Hugh Keefe, attorney for the town of East Haven, said that he plans to file a motion to set aside the verdict. Keefe said there was not enough evidence provided by the plaintiff to justify the decision.

East Haven Mayor Joseph Maturo, Jr. did not respond to a request for comment Wednesday.

Although the initial complaint in this case names Strand among the defendants, the town of East Haven was the only defendant named at trial.

According to the complaint, Strand responded to the parking lot of McDonald's at 687 Main St. in East Haven on Nov. 4, 2006, on a report of a dispute inside a cargo van in the lot. Strand determined that the operator of the van, Vladimir Trnka, was "highly agitated and unlicensed," the complaint states. The vehicle's license plates belonged to another vehicle, and Trnka was not carrying insurance, according to the complaint.
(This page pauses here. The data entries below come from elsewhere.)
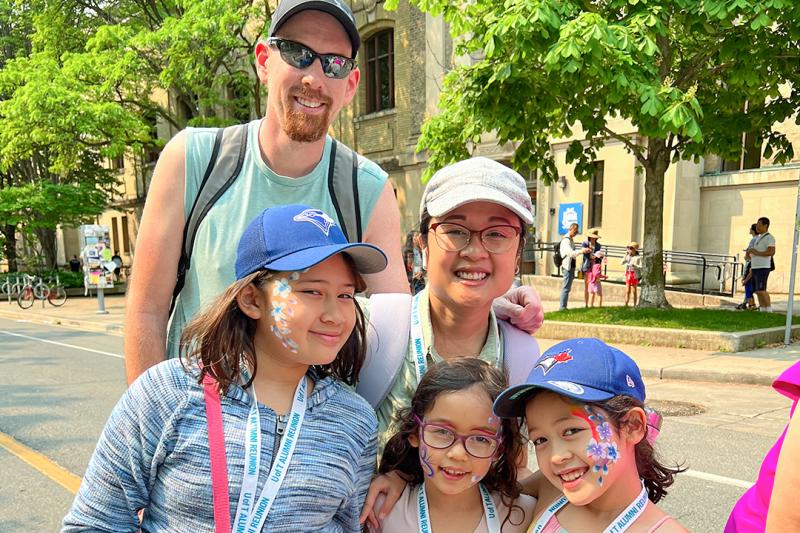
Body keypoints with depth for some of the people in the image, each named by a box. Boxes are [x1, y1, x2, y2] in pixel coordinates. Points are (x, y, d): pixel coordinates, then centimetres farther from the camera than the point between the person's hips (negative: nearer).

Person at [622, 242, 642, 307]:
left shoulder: (638, 257, -6)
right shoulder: (628, 256, 9)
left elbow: (641, 267, -9)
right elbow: (622, 263, -2)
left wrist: (634, 265, -25)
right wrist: (626, 254, -4)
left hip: (635, 275, -4)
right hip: (628, 274, 4)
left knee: (634, 291, 3)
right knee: (627, 291, 6)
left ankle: (635, 305, 11)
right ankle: (626, 305, 9)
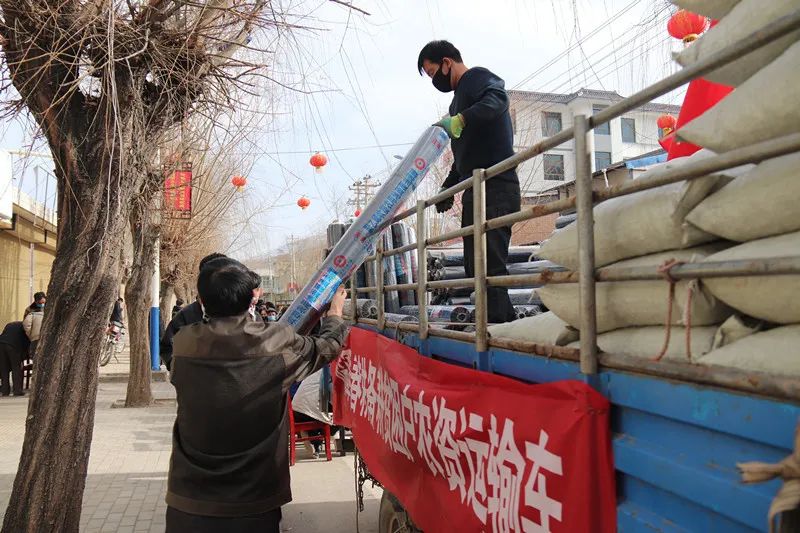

Strand asked Trnka to park the van and drove Trnka to his home a few miles away but did not confiscate the keys to the vehicle or ensure that it was impounded, according to the complaint.

Trnka then went back to the McDonald's parking lot, picked up the van and continued driving. He then struck Ventura, who was attempting to enter his own vehicle on Townsend Avenue, the complaint states.

Court records indicate that Trnka was arrested the day after the accident. He was found guilty of evading responsibility and third-degree assault in January 2008, after pleading no contest, and sentenced to 10 years in prison, suspended after 23 months.

Trnka was never convicted of operating under the influence, but Ventura's lawyers claim that he was intoxicated at the time of the accident.

Ventura's lawyers also claim that 911 tapes showing the close relationship between Trnka and the East Haven police officers were suppressed by the town and its attorneys prior to being obtained by the plaintiff during the trial, which lasted a week and a half.

Keefe said the dispatch tapes were submitted into evidence at the trial with everything else.

This is not the first complaint brought against Strand, according to court records. In May 2012, a Superior Court jury returned a $25,000 verdict against him in a lawsuit brought by a man claiming that Strand and other officers brutally beat him after his arrest, violating his Fourth Amendment rights.